Documenttekst ::
^^^^^^^^^^^^^^^^
3.3 Afwijken van de gebruiksregels

Het bevoegd gezag kan bij omgevingsvergunning afwijken van het bepaalde in artikel 3.2 onder d en toestaan dat geheel of gedeeltelijk wordt voorzien in de aanleg van parkeerplaatsen in het openbaar gebied, mits:

  1. door de aard van de bebouwing fysiek geen ruimte is voor de benodigde parkeerplaatsen op eigen terrein;

  2. ter compensatie kan worden voorzien in een parkeerplaats in de openbare ruimte;

  3. de noodzaak vanuit een goede of doelmatige functionele, stedenbouwkundige, bouwkundige of architectonische inpassing wordt aangetoond.

 

 

Artikel 4 Agrarisch met waarden - Landschap

 

4.1 Bestemmingsomschrijving

 

De voor 'Agrarisch met waarden - Landschap' aangewezen gronden zijn bestemd voor:

  1. de grondgebonden agrarische bedrijfsvoering;

  2. het weiden van vee en het verbouwen van gewassen, anders dan in het kader van de uitoefening van een agrarisch bedrijf, met dien verstande dat volkstuincomplexen niet zijn toegestaan;

  3. het behoud, het herstel en de ontwikkeling van de landschappelijke waarden van de gronden;

  4. infrastructurele voorzieningen zoals die bestaan op het tijdstip van de terinzagelegging van het ontwerpplan;

  5. waterlopen en waterbergingen;

  6. extensieve recreatie;

met daarbijbehorende bouwwerken, geen gebouw zijnde; andere-werken; groenvoorzieningen; overige voorzieningen, met dien verstande dat:

  1. voeropslag, waaronder begrepen kuilvoerplaten en sleufsilo's, niet is toegestaan tenzij bestaand ten tijde tervisielegging ontwerp bestemmingsplan;

  2. voorzieningen ten behoeve van de opslag van mest niet zijn toegestaan;

  3. teelt ondersteunende voorzieningen niet zijn toegestaan met dien verstande dat tijdelijke afdekfolies en/of lage tunnels zijn toegelaten indien daarvoor een omgevingsvergunning is verleend;

  4. het gebruiken of laten gebruiken van de gronden als paardrijbak niet is toegestaan.

 

 

4.2 Bouwregels

Op de voor 'Agrarisch met waarden - Landschap' aangewezen gronden mogen uitsluitend bouwwerken ten dienste van de bestemming worden gebouwd.

 

4.2.1 Gebouwen

Op deze gronden mogen geen gebouwen worden gebouwd, met dien verstande dat stallen en schuren die legaal aanwezig zijn op het tijdstip van terinzagelegging van het ontwerpplan of die op dat moment gebouwd mogen worden, mogen worden gehandhaafd naar de omvang die zij op dat moment hadden.
^^^^^^^^^^^^^^^^
Geëxtraheerde gegevens ::

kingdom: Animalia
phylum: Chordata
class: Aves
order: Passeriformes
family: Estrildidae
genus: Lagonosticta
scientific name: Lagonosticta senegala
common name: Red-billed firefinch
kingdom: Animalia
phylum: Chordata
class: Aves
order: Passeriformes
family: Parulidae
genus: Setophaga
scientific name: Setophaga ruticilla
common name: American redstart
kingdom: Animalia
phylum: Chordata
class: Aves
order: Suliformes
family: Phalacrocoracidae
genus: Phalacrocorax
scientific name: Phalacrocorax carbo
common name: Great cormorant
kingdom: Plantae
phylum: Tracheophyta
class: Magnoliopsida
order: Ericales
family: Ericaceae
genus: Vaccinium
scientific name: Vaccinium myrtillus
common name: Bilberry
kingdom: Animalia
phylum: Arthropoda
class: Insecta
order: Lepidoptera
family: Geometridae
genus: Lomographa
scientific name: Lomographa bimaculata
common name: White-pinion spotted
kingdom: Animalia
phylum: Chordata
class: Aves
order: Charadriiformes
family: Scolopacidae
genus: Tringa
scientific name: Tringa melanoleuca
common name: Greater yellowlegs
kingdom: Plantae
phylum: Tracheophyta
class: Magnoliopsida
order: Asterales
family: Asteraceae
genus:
^^^^^^^^^^^^^^^^
Opdracht 1 :: Werk een deel van de documenttekst bij: geef de tekst van "1. door de aard" tot en met "inpassing wordt aangetoond." opnieuw en vervang daarin "eigen terrein" door "eigen perceel".
Opdracht 2 ::
Geef bij elke bewering aan of de documenttekst ermee overeenstemt. Antwoord met ja of nee en citeer de woorden uit de documenttekst die de doorslag geven.
(a) Op de gronden met de bestemming 'Agrarisch met waarden - Landschap' zijn volkstuincomplexen toegestaan.
(b) Tijdelijke afdekfolies zijn toegelaten als daarvoor een omgevingsvergunning is verleend.
(c) De gronden mogen als paardrijbak worden gebruikt.

Antwoord 1 ::
1. door de aard van de bebouwing fysiek geen ruimte is voor de benodigde parkeerplaatsen op eigen perceel;

  2. ter compensatie kan worden voorzien in een parkeerplaats in de openbare ruimte;

  3. de noodzaak vanuit een goede of doelmatige functionele, stedenbouwkundige, bouwkundige of architectonische inpassing wordt aangetoond.

Antwoord 2 ::
(a) Nee: "met dien verstande dat volkstuincomplexen niet zijn toegestaan"
(b) Ja: "tijdelijke afdekfolies en/of lage tunnels zijn toegelaten indien daarvoor een omgevingsvergunning is verleend"
(c) Nee: "het gebruiken of laten gebruiken van de gronden als paardrijbak niet is toegestaan"